***** Supplied data

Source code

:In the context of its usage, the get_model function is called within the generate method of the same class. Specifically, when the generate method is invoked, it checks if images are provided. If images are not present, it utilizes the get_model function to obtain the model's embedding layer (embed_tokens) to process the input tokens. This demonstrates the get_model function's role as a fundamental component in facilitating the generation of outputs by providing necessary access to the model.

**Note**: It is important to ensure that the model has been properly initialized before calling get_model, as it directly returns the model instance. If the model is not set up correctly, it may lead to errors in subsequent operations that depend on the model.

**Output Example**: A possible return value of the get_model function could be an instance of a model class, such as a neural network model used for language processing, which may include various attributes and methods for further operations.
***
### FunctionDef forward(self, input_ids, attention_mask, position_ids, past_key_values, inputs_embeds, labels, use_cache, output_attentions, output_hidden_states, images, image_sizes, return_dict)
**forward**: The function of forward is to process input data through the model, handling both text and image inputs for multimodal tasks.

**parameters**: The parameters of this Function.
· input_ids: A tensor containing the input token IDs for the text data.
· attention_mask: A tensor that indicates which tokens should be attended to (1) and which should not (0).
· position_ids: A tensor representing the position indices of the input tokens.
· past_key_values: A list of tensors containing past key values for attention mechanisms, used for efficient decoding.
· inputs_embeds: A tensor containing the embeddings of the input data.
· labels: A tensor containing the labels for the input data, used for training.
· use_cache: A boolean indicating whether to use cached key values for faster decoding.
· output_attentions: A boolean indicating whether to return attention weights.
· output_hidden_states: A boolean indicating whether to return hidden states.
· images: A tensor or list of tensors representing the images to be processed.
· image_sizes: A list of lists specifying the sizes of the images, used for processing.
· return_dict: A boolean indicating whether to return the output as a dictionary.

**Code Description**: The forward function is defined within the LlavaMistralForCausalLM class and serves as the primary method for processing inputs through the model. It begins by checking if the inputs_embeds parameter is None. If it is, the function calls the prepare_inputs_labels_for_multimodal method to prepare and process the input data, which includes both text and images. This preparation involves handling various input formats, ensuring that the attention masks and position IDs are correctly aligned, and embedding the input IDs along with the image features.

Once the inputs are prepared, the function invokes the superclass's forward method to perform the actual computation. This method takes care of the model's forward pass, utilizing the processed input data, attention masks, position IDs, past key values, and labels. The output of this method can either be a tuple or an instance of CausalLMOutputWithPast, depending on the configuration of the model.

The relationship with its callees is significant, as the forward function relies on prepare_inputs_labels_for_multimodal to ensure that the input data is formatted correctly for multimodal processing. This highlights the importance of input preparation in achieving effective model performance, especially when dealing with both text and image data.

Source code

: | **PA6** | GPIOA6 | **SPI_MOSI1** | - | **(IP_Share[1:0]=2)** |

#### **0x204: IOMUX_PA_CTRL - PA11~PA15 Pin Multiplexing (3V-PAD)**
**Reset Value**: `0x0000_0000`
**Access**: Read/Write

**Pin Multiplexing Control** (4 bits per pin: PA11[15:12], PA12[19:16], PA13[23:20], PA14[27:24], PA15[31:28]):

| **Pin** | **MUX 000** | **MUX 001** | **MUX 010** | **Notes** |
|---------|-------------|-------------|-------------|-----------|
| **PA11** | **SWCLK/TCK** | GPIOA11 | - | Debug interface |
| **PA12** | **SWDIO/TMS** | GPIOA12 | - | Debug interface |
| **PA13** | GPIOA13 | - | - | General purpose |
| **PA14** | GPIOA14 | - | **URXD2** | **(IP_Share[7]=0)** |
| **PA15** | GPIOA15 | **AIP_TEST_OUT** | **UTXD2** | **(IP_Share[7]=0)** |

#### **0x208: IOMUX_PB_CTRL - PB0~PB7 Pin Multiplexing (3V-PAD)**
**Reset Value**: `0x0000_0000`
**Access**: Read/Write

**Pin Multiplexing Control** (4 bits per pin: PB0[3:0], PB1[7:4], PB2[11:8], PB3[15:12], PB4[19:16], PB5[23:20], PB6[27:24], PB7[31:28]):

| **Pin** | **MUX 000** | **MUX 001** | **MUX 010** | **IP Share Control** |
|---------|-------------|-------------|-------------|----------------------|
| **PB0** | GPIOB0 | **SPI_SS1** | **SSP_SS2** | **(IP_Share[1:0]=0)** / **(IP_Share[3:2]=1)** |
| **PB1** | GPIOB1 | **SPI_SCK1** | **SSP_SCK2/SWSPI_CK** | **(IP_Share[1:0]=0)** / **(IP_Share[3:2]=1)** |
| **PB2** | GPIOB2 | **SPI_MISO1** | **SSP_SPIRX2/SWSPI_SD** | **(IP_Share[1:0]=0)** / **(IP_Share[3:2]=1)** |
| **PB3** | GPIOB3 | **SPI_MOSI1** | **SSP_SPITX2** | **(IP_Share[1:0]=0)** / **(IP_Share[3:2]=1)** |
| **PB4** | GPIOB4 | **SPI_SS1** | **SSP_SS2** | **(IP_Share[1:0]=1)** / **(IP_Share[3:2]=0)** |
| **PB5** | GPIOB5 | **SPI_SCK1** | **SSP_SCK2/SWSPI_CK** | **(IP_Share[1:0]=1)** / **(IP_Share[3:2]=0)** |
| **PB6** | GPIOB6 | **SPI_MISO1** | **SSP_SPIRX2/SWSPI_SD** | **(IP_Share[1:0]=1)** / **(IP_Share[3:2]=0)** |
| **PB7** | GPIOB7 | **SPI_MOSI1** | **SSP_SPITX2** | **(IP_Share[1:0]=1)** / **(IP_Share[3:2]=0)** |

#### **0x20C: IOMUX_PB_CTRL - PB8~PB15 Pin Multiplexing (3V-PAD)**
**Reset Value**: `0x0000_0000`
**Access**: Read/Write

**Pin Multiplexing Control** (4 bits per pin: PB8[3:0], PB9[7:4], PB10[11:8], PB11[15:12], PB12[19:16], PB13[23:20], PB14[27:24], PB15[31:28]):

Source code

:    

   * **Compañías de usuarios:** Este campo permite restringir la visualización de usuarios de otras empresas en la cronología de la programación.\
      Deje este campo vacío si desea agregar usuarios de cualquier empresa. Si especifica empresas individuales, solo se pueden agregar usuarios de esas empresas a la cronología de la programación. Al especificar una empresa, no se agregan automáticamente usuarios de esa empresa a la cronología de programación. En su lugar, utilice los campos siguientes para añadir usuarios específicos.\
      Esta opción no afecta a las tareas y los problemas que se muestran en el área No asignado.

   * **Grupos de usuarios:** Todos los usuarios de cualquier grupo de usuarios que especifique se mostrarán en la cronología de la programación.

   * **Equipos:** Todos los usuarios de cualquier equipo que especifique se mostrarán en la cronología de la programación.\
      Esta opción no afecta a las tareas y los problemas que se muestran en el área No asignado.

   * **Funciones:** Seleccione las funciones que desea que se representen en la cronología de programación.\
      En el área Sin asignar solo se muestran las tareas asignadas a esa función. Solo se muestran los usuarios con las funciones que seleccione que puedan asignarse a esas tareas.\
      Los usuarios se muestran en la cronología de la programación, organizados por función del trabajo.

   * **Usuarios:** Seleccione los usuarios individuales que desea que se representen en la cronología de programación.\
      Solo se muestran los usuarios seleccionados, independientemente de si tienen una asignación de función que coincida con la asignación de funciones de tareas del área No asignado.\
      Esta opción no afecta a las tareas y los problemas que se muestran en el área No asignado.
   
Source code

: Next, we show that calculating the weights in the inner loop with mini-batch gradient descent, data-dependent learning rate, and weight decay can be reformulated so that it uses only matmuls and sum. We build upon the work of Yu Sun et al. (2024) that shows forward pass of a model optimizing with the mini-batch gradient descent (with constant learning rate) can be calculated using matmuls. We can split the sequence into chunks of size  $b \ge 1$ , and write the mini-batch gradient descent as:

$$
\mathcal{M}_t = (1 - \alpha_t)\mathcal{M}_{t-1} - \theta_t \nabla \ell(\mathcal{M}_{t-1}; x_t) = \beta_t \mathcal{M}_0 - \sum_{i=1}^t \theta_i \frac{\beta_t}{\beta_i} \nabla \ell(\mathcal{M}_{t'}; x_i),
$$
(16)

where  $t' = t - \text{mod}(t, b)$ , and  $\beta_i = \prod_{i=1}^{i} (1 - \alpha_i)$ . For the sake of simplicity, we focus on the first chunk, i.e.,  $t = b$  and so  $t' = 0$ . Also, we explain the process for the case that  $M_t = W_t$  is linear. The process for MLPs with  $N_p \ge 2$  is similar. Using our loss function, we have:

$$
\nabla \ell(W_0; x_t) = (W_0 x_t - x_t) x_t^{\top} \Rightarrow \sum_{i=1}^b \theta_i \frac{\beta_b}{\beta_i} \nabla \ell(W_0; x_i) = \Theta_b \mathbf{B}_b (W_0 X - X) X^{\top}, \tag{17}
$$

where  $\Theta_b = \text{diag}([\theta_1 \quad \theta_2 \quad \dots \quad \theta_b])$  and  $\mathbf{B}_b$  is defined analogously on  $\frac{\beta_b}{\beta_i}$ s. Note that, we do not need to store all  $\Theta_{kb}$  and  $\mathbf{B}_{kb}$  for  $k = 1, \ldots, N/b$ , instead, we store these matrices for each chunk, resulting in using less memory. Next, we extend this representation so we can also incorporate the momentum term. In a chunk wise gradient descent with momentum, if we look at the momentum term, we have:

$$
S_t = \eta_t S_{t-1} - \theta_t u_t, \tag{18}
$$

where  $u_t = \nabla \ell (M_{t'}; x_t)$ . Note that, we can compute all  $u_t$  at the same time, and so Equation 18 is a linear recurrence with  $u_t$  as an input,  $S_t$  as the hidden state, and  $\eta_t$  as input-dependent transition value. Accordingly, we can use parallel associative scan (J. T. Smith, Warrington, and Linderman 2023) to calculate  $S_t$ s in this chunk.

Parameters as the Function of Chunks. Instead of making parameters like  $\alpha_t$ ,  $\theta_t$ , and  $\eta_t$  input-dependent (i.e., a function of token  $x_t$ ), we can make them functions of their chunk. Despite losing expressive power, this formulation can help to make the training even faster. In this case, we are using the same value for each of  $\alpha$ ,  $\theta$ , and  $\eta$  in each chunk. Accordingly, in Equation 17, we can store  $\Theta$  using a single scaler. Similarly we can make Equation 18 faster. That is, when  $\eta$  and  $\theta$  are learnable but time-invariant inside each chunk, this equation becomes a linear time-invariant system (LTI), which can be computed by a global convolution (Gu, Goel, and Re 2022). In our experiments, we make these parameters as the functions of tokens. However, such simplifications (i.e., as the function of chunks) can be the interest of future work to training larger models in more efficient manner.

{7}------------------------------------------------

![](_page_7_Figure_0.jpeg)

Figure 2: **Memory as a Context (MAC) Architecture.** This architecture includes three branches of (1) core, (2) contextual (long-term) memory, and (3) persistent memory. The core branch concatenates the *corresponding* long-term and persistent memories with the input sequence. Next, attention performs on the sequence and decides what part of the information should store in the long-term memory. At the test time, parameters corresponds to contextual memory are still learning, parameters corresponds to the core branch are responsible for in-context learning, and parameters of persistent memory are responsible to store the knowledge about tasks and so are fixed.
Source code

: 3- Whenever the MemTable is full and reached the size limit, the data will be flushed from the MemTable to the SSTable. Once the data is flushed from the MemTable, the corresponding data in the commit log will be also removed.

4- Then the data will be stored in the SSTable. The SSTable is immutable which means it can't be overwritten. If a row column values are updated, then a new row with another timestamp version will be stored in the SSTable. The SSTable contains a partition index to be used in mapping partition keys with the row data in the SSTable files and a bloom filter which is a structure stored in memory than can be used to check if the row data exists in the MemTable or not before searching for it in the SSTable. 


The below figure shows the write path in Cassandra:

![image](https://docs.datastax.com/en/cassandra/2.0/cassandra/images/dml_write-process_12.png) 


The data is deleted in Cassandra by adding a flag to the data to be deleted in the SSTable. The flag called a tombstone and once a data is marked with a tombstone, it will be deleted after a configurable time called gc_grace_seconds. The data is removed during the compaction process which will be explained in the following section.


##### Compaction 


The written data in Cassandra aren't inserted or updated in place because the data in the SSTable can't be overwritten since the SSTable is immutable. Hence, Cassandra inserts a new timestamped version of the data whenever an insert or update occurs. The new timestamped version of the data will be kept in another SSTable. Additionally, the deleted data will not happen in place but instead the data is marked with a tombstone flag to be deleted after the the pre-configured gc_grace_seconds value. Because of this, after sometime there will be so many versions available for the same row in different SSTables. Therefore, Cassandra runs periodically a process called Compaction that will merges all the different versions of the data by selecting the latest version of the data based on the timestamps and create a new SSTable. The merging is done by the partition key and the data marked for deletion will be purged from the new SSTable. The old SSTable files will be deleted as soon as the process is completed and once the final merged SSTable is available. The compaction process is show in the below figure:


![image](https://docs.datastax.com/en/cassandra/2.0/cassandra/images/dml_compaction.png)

**********

Transcribe, exactly and without additions, the lines of the records above, beginning with the line that contains "En el área Sin" and ending with the line that contains "Solo se muestran los usuarios seleccionados, independientemente", both included.

## Answer box
      En el área Sin asignar solo se muestran las tareas asignadas a esa función. Solo se muestran los usuarios con las funciones que seleccione que puedan asignarse a esas tareas.\
      Los usuarios se muestran en la cronología de la programación, organizados por función del trabajo.

   * **Usuarios:** Seleccione los usuarios individuales que desea que se representen en la cronología de programación.\
      Solo se muestran los usuarios seleccionados, independientemente de si tienen una asignación de función que coincida con la asignación de funciones de tareas del área No asignado.\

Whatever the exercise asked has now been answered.